PDFTextStream started out as a Java library, but is now available and supported for
Python. How that leap was made exemplifies how commercial and open source software efforts complement each other in the best of circumstances, and is also a fantastic case study in Java + Python integration.
In general, Java and Python don’t really mix. Their architectures, best-practices, object models, and philsophies are pretty divergent in a lot of ways. Because of this, you don’t often find them cohabiting peacefully.
However, there are significant advantages to be had by bringing these two environments together. Python is a really elegant language, and is very well-suited to whole classes of software development that are much more painful to tackle in Java. Java has its advantages as well: a very mature standard library, a huge array of third-party library support, fantastic development environments, and the backing of big players in IT. As always, there’s a right tool for each job, and sometimes Java works best, and sometimes Python works best, but a combination would truly be more than the sum of its parts.
As PDFTextStream got its legs in the market about 18 months ago, our consulting business picked up, and I began to look for a way to use Python for prototyping and custom development in conjunction with PDFTextStream. Of course, back then, PDFTextStream was only for Java, so some bridge-building was in order.
I came across JPype (
http://jpype.sourceforge.net), and found it to be a promising solution. JPype is an open-source Python library that gives “python programs full access to java class libraries”. Sounds good, and it was.
Eventually, however, we ran into some problems. Specifically, one of our clients wanted to have PDFTextStream extract text from PDF documents in-memory (i.e. without having the PDF file(s) on disk). That’s not problem with PDFTextStream — we added that feature in short order.
However, this client was also adamant in their desire for a Python-based solution.
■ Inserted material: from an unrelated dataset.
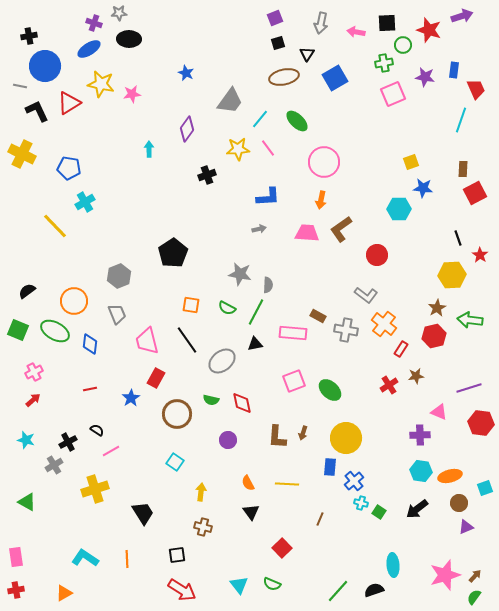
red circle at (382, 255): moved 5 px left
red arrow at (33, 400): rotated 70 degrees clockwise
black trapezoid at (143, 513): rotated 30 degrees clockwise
The rest of their application (with which our piece integrated) is 100% Python, and their performance requirements (think millions of PDF documents processed per month) made running PDFTextStream as some kind of service component unthinkable.
What’s the problem? JPype, circa summer of 2005, copied data between Python and Java. That means that, if you have a PDF file in memory in Python, and want to use PDFTextStream’s in-memory extraction capability, JPype made a copy of that PDF file data before passing it off into the target Java function or constructor.
Bad, bad, bad. That was a huge performance hit to the application, and simply unacceptable from the client’s (and users’) point of view.
The obvious course of action was to make JPype, in effect, “pass by reference” when working with significant chunks of data (byte arrays, Strings, etc). This was no simple task, but we soon contacted the maintainer of JPype, a friendly fellow named Steve Ménard, and explained our predicament.
Within a few days, he had hammered out the idea to expose Python strings (the byte array of the Python world in most environments) as DirectByteBuffer objects in Java. This was a great idea, and meshed nicely with PDFTextStream’s in-memory processing API. Steve and I hammered out a relatively informal work agreement and hourly rate, and it was assumed by both of us that his enhancements to JPype for our purposes would stay licensed under the Apache v2.0 license to be enjoyed by the rest of the JPype community.
Nailing down all the technical details took a few weeks, but in the end, Steve was successful. We were able to put PDFTextStream’s entire API to use from within Python in a way that sacrificed not one ounce of performance or functionality.
So what’s the upshot of all of this?
- Our consulting job completed with high praise from our customer, and our component of their application continues to hum away, extracting text from millions of PDF documents per month using PDFTextStream from Python
- We’ve since worked with Steve here and there as necessary in order to make additional tweaks to JPype. Because of his help, we now distribute a supported version of PDFTextStream for Python (click that for more technical details about the Python/Java integration made possible by JPype).
- The JPype project retains the new/improved functionality that we paid for, and the broader community continues to benefit from that.
- Steve got to pick up a new mac mini, plus whatever else he felt like buying with his hard-earned cash
That’s what I call a win-win situation, for us, for our customers, for Steve, and for the JPype project and its other users. In an ideal world, this is how open source and commercial software efforts should collaborate and cross-pollinate.